With the bankruptcy of dozens of traditional defendants in asbestos litigation, plaintiffs' attorneys have been creative in pursuing claims in previously untapped areas. One such area is alleged oilfield worker exposure via asbestos-containing drilling mud additives. These were specialty products used to raise viscosity in a well (bentonite or "gel" was by far the most common viscosity producer used by the drilling industry). Asbestos-containing drilling mud additives were first introduced to the market in the mid-1960's and production ceased in the mid-1980's. While mass screenings by plaintiffs' lawyers have largely ceased in others areas of asbestos litigation, they are alive and well in the context of drilling mud litigation.

Lawyers will typically advertise for former oilfield workers to be "screened" free of charge by their hand-picked physicians generating numerous plaintiffs who file product liability suits against the manufacturers and distributors of the products in addition to the plaintiffs’ former Jones Act employers. The plaintiffs' bar appears undeterred by numerous, historic air monitoring tests on offshore and land based rigs that show exposures to oilfield workers, if any, were minimal and well below OSHA standards at the time (OSHA applied to land based rigs while the Coast Guard regulated offshore safety). Moreover, the products were made from short fiber, chrysotile asbestos, which as several scientific studies have shown, does not cause mesothelioma (a cancer associated with asbestos).
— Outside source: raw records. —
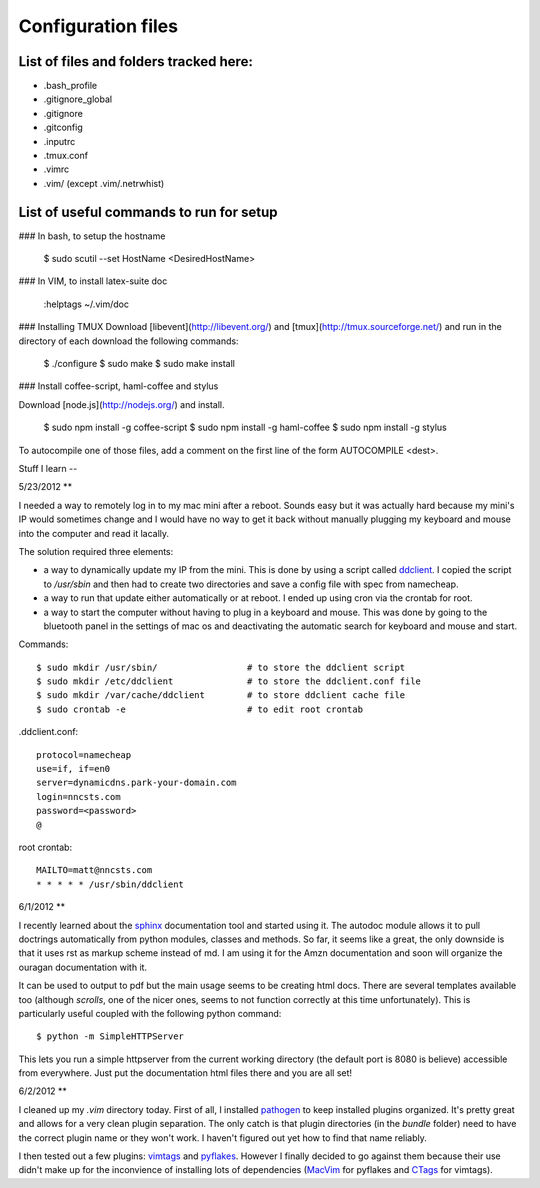 Configuration files
===================

List of files and folders tracked here:
---------------------------------------

* .bash\_profile
* .gitignore\_global
* .gitignore
* .gitconfig
* .inputrc
* .tmux.conf
* .vimrc
* .vim/ (except .vim/.netrwhist)

List of useful commands to run for setup
----------------------------------------
### In bash, to setup the hostname

  $ sudo scutil --set HostName <DesiredHostName>

### In VIM, to install latex-suite doc

  :helptags ~/.vim/doc

### Installing TMUX
Download [libevent](http://libevent.org/) and [tmux](http://tmux.sourceforge.net/) and run in the directory of each download the following commands:

  $ ./configure
  $ sudo make
  $ sudo make install

### Install coffee-script, haml-coffee and stylus

Download [node.js](http://nodejs.org/) and install.

  $ sudo npm install -g coffee-script
  $ sudo npm install -g haml-coffee
  $ sudo npm install -g stylus

To autocompile one of those files, add a comment on the first line of the form AUTOCOMPILE <dest>.

Stuff I learn
--

5/23/2012
**

I needed a way to remotely log in to my mac mini after a reboot. Sounds easy
but it was actually hard because my mini's IP would sometimes change and I 
would have no way to get it back without manually plugging my keyboard and
mouse into the computer and read it lacally.

The solution required three elements:

*   a way to dynamically update my IP from the mini. This is done by using
    a script called ddclient_.
    I copied the script to `/usr/sbin` and then had to create two 
    directories and save a config file with spec from namecheap.

*   a way to run that update either automatically or at reboot. I ended up
    using cron via the crontab for root.

*   a way to start the computer without having to plug in a keyboard and
    mouse. This was done by going to the bluetooth panel in the settings
    of mac os and deactivating the automatic search for keyboard and mouse
    and start.

Commands::

    $ sudo mkdir /usr/sbin/                 # to store the ddclient script
    $ sudo mkdir /etc/ddclient              # to store the ddclient.conf file
    $ sudo mkdir /var/cache/ddclient        # to store ddclient cache file
    $ sudo crontab -e                       # to edit root crontab

.ddclient.conf::

    protocol=namecheap
    use=if, if=en0
    server=dynamicdns.park-your-domain.com
    login=nncsts.com
    password=<password>
    @

root crontab::

    MAILTO=matt@nncsts.com
    * * * * * /usr/sbin/ddclient

.. _ddclient: http://sourceforge.net/apps/trac/ddclient

6/1/2012
**

I recently learned about the sphinx_ documentation tool and
started using it. The autodoc module allows it to pull doctrings automatically
from python modules, classes and methods. So far, it seems like a great, the 
only downside is that it uses rst as markup scheme instead of md. I am using it
for the Amzn documentation and soon will organize the ouragan documentation
with it.

It can be used to output to pdf but the main usage seems to be creating html
docs. There are several templates available too (although *scrolls*, one of the
nicer ones, seems to not function correctly at this time unfortunately). This 
is particularly useful coupled with the following python command::

    $ python -m SimpleHTTPServer

This lets you run a simple httpserver from the current working directory (the
default port is 8080 is believe) accessible from everywhere. Just put the
documentation html files there and you are all set!

.. _sphinx: http://sphinx.pocoo.org/

6/2/2012
**

I cleaned up my `.vim` directory today. First of all, I installed pathogen_
to keep installed plugins organized. It's pretty great and allows for a very
clean plugin separation. The only catch is that plugin directories (in the 
`bundle` folder) need to have the correct plugin name or they won't work. I 
haven't figured out yet how to find that name reliably.

I then tested out a few plugins: vimtags_ and pyflakes_. However I finally 
decided to go against them because their use didn't make up for the
inconvience of installing lots of dependencies (MacVim_ for pyflakes and 
CTags_ for vimtags). 

.. _pathogen: https://github.com/tpope/vim-pathogen
.. _vimtags: #
.. _pyflakes: #
.. _MacVim: #
.. _CTags: #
Many companies have been taken by surprise when a long forgotten merger has implicated them in a latent disease case. The laws of many states hold that the policy in force at the time of the exposure governs. Many insurers have destroyed their older policies, and it is up to the insured to locate them or, at the very least, locate information identifying the policies' terms and limits. Well records and location reports may also be helpful in the defense of claims. Defense experts have been able to search historic databases to determine which additives were used in a given well. Several plaintiffs' claims have been derailed by such research.